Here, the California action in which defendants seek reimbursement for expenses, has been settled. This, coupled with the fact that there are issues relating to the apportionment of expenses, between the Chaits and the Ambassador entities and between compensable covered damages and noncompensable punitive damages, which are still undetermined, makes it unnecessary for us to decide whether plaintiff is required to make interim advances of defense expenses. We note further that determination of this issue must depend upon the language of the policy involved (thus found "ambiguous” in Okada v MGIC Indem. Corp., supra; Gon v First State Ins. Co., supra; and see, National Union Fire Ins. Co. v Ambassador Group, supra).

Finally, the IAS court erred when it failed to recognize that punitive damages are uninsurable (Home Ins. Co. v American Home Prods. Corp., 75 NY2d 196; Public Serv. Mut. Ins. Co. v Goldfarb, 53 NY2d 392; Hartford Acc. & Indem. Co. v Village of Hempstead, 48 NY2d 218). However, simply because 98% of the verdict in the first stage of the bifurcated trial was for punitive damages does not conclusively establish that 98% of the settlement was also- for punitive damages, since the settlement also eliminated the need for a trial on the potentially covered alter ego claims. At the very least, therefore, there is a factual issue of the apportionment between covered and punitive damages.

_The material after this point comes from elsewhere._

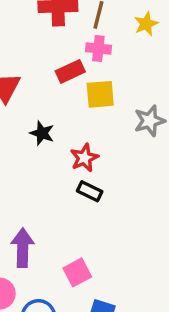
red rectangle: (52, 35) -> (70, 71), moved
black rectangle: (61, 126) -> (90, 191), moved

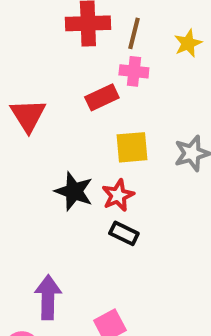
yellow square: (100, 94) -> (132, 147), moved
black star: (42, 133) -> (74, 191), moved, size x1.4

Accordingly, the order of the Supreme Court, New York *300County (Carmen Beauchamp Ciparick, J.), entered August 31, 1989, which denied plaintiffs motion for partial summary judgment seeking a declaration that any amount defendants paid in settlement of the California action in excess of the jury’s award of $6,000 in compensatory damages is not covered by the policy of insurance issues by plaintiff, and which granted defendants’ cross motion to the extent of declaring that plaintiff had a duty to defend or advance the defense expenses of the Chait defendants in the California action, should be modified, on the law, to the extent of denying the cross motion by defendants, and otherwise affirmed, without costs or disbursements.

Murphy, P. J., Milonas, Rosenberger and Rubin, JJ., concur.

Order, Supreme Court, New York County, entered on August 31, 1989, unanimously modified, on the law, to the extent of denying the cross motion by defendants, and otherwise affirmed, without costs and without disbursements.